STEPHEN, Sir Leslie (1832-1904)
Plaque erected in 1960 by London County Council at 22 Hyde Park Gate, Kensington, London, SW7 5DH, Royal Borough of Kensington and Chelsea
Profession
Scholar, Writer
Category
Journalism and Publishing, Literature
Inscription
SIR LESLIE STEPHEN 1832-1904 Scholar and writer lived here
Material
Ceramic
Sir Leslie Stephen was the first editor of the Dictionary of National Biography, editor of the Cornhill Magazine (1871–82) and a noted scholar and essayist.
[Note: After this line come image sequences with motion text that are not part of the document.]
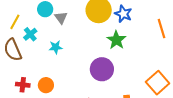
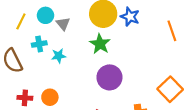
yellow line: (15, 22) -> (21, 21), moved
cyan cross: (30, 34) -> (39, 44), moved, turned 32
green star: (116, 40) -> (100, 44), moved

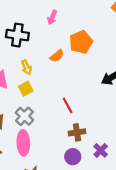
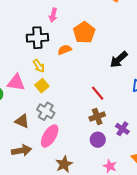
black cross: (17, 35) -> (37, 38), moved
orange semicircle: (57, 56) -> (65, 50), turned -152
red line: (68, 105) -> (98, 93), moved
pink ellipse: (23, 143) -> (50, 136), turned 45

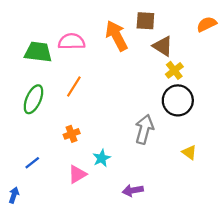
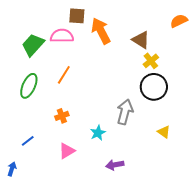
brown square: (145, 21) -> (77, 16), moved
green trapezoid: (38, 52) -> (33, 45), turned -55
cyan star: (102, 158) -> (98, 133), moved

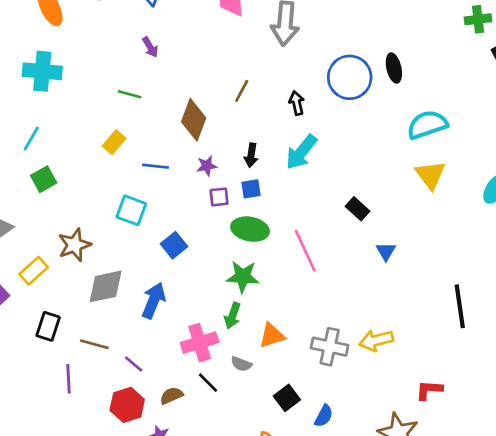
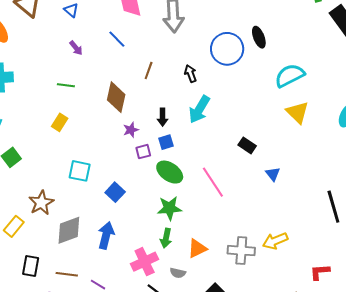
blue line: (156, 166) -> (117, 39), moved, turned 48
green ellipse: (250, 229) -> (170, 172), turned 32

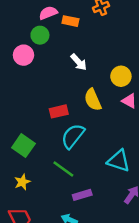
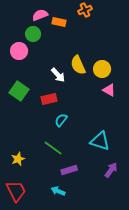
white arrow: (79, 62) -> (58, 75), moved
yellow semicircle: (93, 100) -> (78, 65), moved
cyan semicircle: (73, 136) -> (61, 120), size x0.6
green square: (23, 146) -> (19, 91), moved

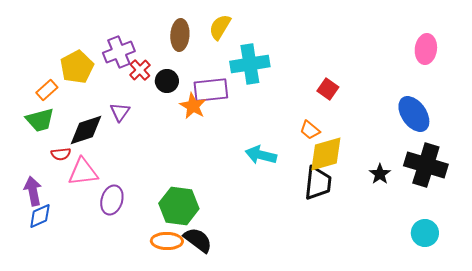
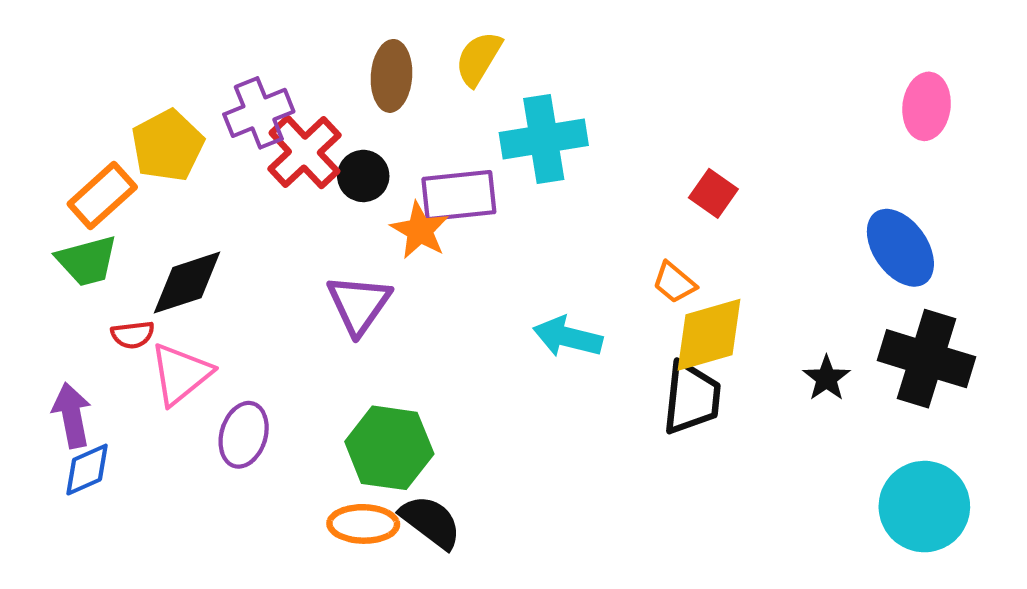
red cross: (140, 70) -> (304, 152), size x1.6
orange rectangle: (47, 90) -> (102, 196), size x1.4
purple triangle: (120, 112) -> (359, 304), moved, size x1.5
pink triangle: (83, 172) -> (181, 374), turned -32
cyan circle: (425, 233) -> (924, 507), size x1.5

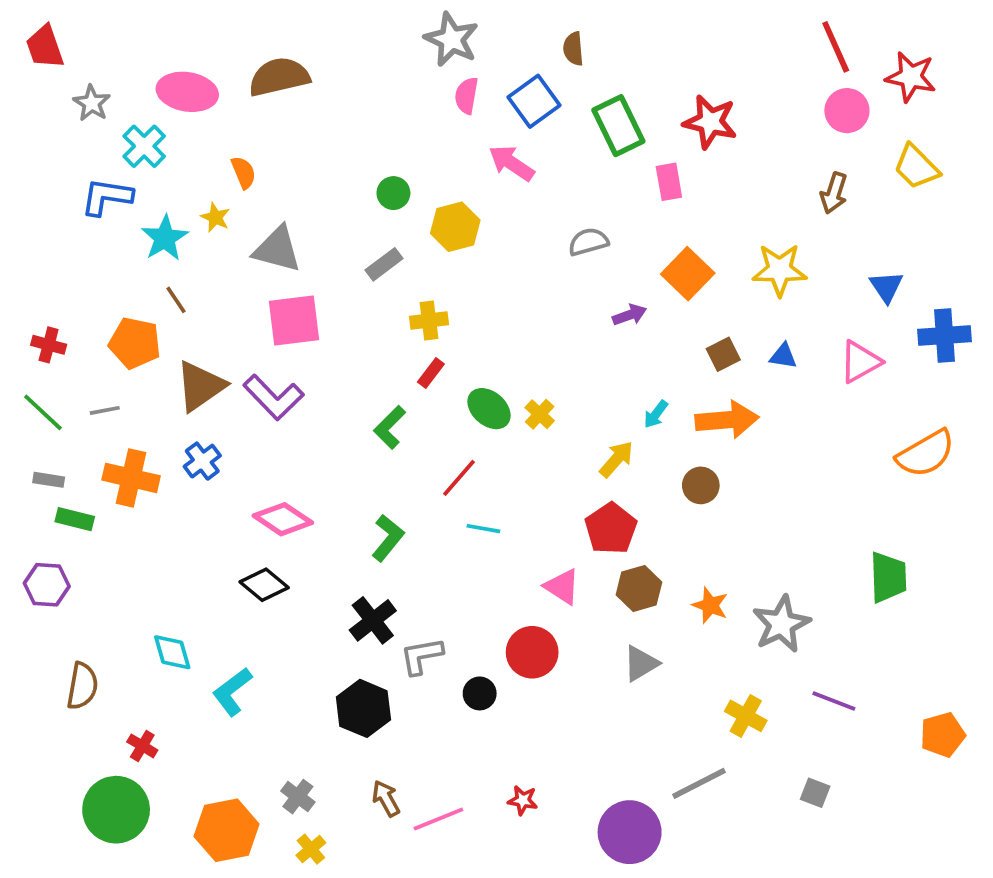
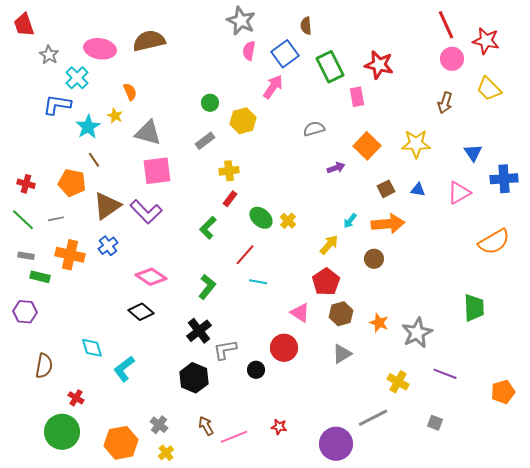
pink arrow: (511, 163) -> (273, 87), turned 90

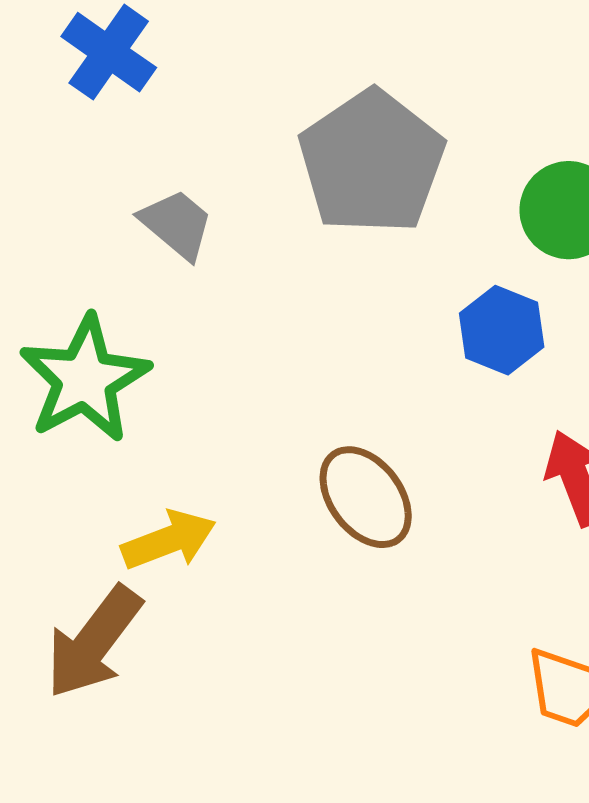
He encouraged the work of many young writers of the time, including Thomas Hardy, Robert Louis Stephenson and Henry James, and was father to the novelist Virginia Woolf (1882–1941) and the artist Vanessa Bell (1879–1961).
HYDE PARK GATE
Stephen’s connection with Hyde Park Gate was long-standing. He was born at number 42 and returned to number 20 in the same street (then 11 Hyde Park Gate South) in June 1876 following the death of his first wife, Harriet (Minny), the daughter of William Makepeace Thackeray. Two doors away at number 22 (formerly 13) lived Julia Duckworth (1846–95), a widow. Stephen’s friendship with her blossomed and they married in spring 1878.
It was at number 22 that they set up house together, and where in 1904 Stephen died. They had a two-storey upward extension built, which contained Stephen’s book-lined study on the fourth floor and extra accommodation above. Seven maids were crammed into the ‘dark insanitary’ basement, according to the Stephens’ daughter, the future Virginia Woolf.
Virginia, like her sister Vanessa, was born in a first-floor bedroom here. Later, with their brothers Thoby (1880–1906) and Adrian (1883–1948), Virginia and Vanessa produced a family newspaper, the Hyde Park Gate News. The sisters now have unofficial plaques at the address.
MOUNTAINEERING AND PUBLISHING
Stephen was a skilled mountaineer, and his first book was a 1861 translation of a German work, The Alps. By 1871 he had written enough essays on mountaineering to publish them as The Playground of Europe. President of the Alpine Club and editor of the Alpine Journal from 1865 to 1868, he recorded many first Alpine ascents and was described as having ‘walked from peak to peak like a pair of one-inch compasses over a large-sized map’.
While editing the literary journal the Cornhill Magazine, Stephen encouraged many new writers, including Henry James, Robert Louis Stephenson, WG Henley and Edmund Gosse, but it was his relationship with Thomas Hardy that proved most fruitful. In 1874 he commissioned his novel Far from the Madding Crowd and published it as a serial in 12 instalments.
DICTIONARY OF NATIONAL BIOGRAPHY
In 1876, Stephen published his History of English Thought in the Eighteenth Century, which established his reputation as an expert on the period, and his subsequent biographies of Samuel Johnson (1878) and Alexander Pope (1880) revealed his talents as a biographer. It may have been these achievements that led to his appointment as editor of the Dictionary of National Biography on its foundation in 1882.
The editorship proved an enormous challenge. ‘I am … on my treadmill [and have] been dragged into the damnable thing by fate like a careless workman passing moving machinery’, he wrote to Edmund Gosse. However, the first volume was published in 1885 to great critical acclaim.
By the time he resigned in 1891, Stephen had edited 26 volumes, and he continued to contribute biographies to the Dictionary – a total of 283 were signed by him. He was knighted in 1902, and died at 22 Hyde Park Gate on 22 February 1904.